**Data for this exercise**:
---+---
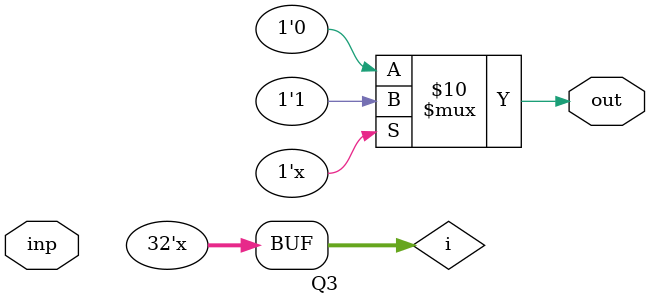
<source format=v>
module Q3(inp,out);
	
	input inp;
	output reg out;
	
	integer i=1'd0;
	
	always @(*)begin
		
		if (inp==1)              
			i=2*i+1;             
		else
			i=2*i;
			
		if (i%5 == 0)    
			out=1'b1;
		else
			out=1'b0;

	end
endmodule
</source>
---+---
**Task requirements**: Output every record above word for word, omitting any pictures they contain.

**Finished exercise**:
<source format=v>
module Q3(inp,out);
	
	input inp;
	output reg out;
	
	integer i=1'd0;
	
	always @(*)begin
		
		if (inp==1)              
			i=2*i+1;             
		else
			i=2*i;
			
		if (i%5 == 0)    
			out=1'b1;
		else
			out=1'b0;

	end
endmodule
</source>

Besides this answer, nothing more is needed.